I’m a sucker for a scientist.
The Praxeus infection is well brought to life by some great special effects and good direction, which makes the infection feel like a real threat. The birds carrying the infection are suitably creepy – there is certainly something unsettling about birds moving in a flock like they do here. Even though the cause of their infection is undeniably Earth-based, the fact that the Praxeus infection has been brought by an alien influence makes this story potentially more palatable than the Dregs in Orphan 55. The scaling effect of Praxeus is really nicely done and the way that its victims explode certainly makes it memorable. It almost goes without saying in this era, but the show looks absolutely beautiful, with the show making full use of filming in South Africa again.
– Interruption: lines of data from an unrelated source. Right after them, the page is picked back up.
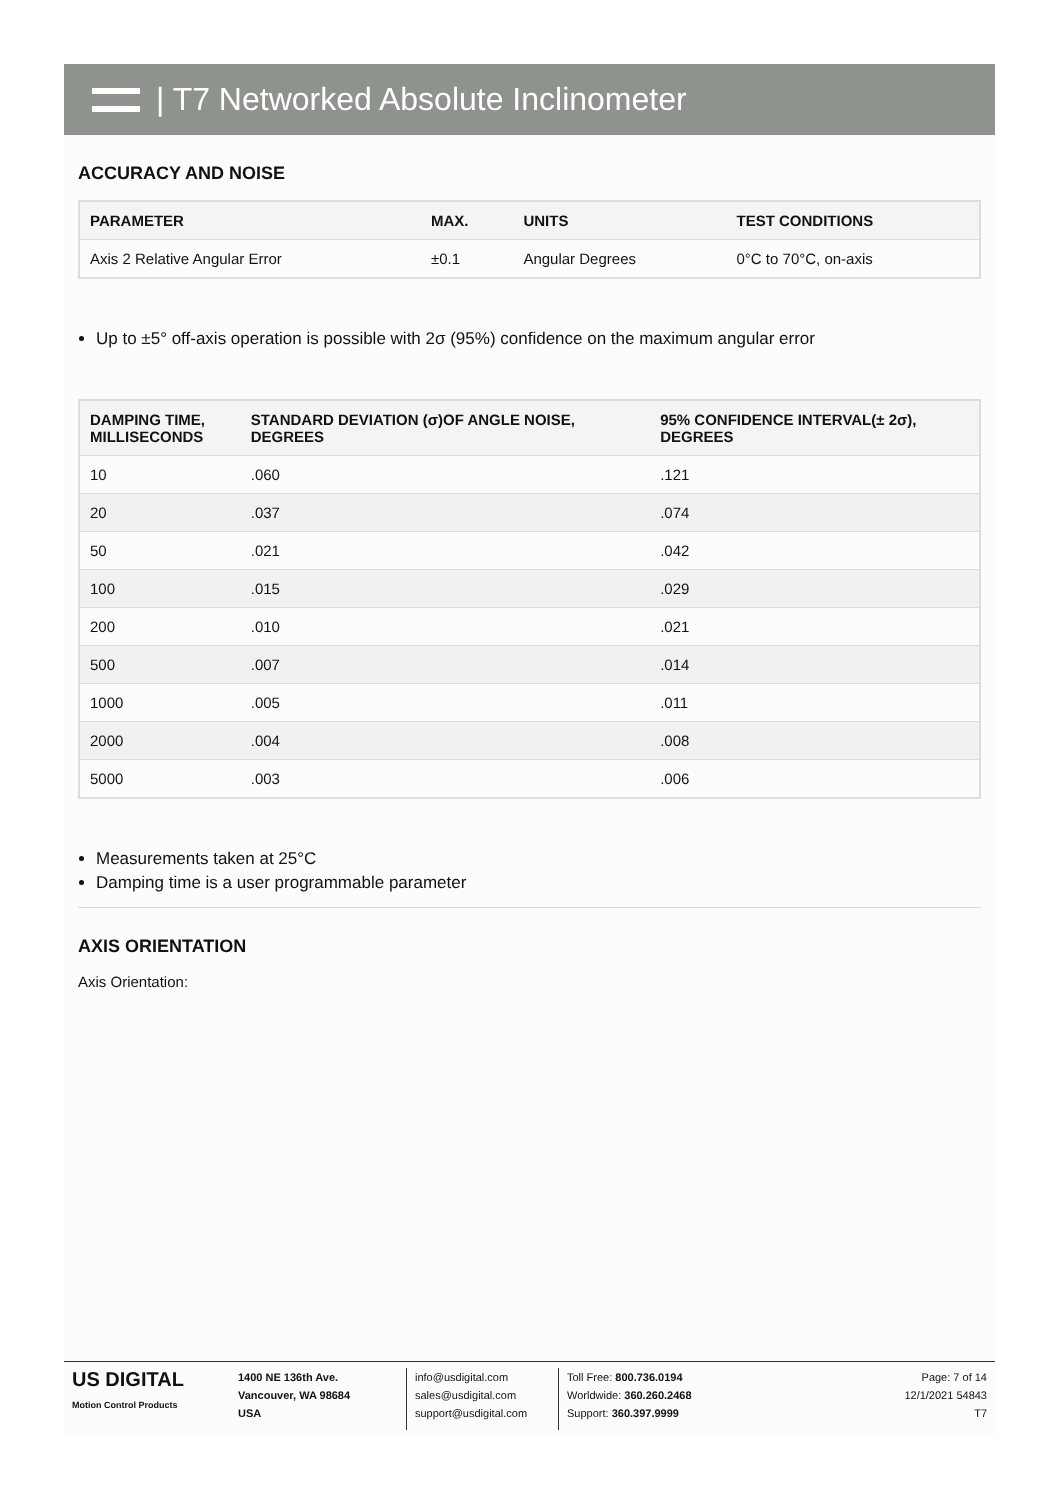| T7 Networked Absolute Inclinometer
ACCURACY AND NOISE
| PARAMETER | MAX. | UNITS | TEST CONDITIONS |
| --- | --- | --- | --- |
| Axis 2 Relative Angular Error | ±0.1 | Angular Degrees | 0°C to 70°C, on-axis |
Up to ±5° off-axis operation is possible with 2σ (95%) confidence on the maximum angular error
| DAMPING TIME, MILLISECONDS | STANDARD DEVIATION (σ)OF ANGLE NOISE, DEGREES | 95% CONFIDENCE INTERVAL(± 2σ), DEGREES |
| --- | --- | --- |
| 10 | .060 | .121 |
| 20 | .037 | .074 |
| 50 | .021 | .042 |
| 100 | .015 | .029 |
| 200 | .010 | .021 |
| 500 | .007 | .014 |
| 1000 | .005 | .011 |
| 2000 | .004 | .008 |
| 5000 | .003 | .006 |
Measurements taken at 25°C
Damping time is a user programmable parameter
AXIS ORIENTATION
Axis Orientation:
US DIGITAL
Motion Control Products
1400 NE 136th Ave.
Vancouver, WA 98684
USA
info@usdigital.com
sales@usdigital.com
support@usdigital.com
Toll Free: 800.736.0194
Worldwide: 360.260.2468
Support: 360.397.9999
Page: 7 of 14
12/1/2021 54843
T7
Verdict: A strong outing albeit with some reservations but good FX work and a story with something for all of the main cast and guest cast to do! 8/10
Cast: Jodie Whittaker (The Doctor), Bradley Walsh (Graham O’Brien), Mandip Gill (Yasmin Khan), Tosin Cole (Ryan Sinclair), Warren Brown (Jake Willis), Matthew McNulty (Adam Lang), Molly Harris (Suki Cheng), Joana Borja (Gabriela Camara), Gabriela Toloi (Jamila Velez), Soo Druet (Joyce), Tristan de Beer (Zach Olsen) & Thapelo Maropefela (Aramu).
Writers: Ed Tighe and Chris Chibnall
Director: Jamie Magnus Stone
Behind the Scenes
- This isn’t Warren Brown’s first role in the Doctor Who universe, as he plays Sam Bishop in the modern UNIT Big Finish series, as well as previously having appeared in Industrial Evolution and Signs and Wonders and the Jago and Litefoot story Dead Man’s Tales.
I think the moment with Graham having the device the wrong way up in his hand is probably my highlight.
The VFX effects used for the Praxeus infection are also pretty good.
THAT’s why you smell of dead bird! I though you’d changed your shower gel.
Closely followed by:
Didn’t teleport into an active volcano! Result!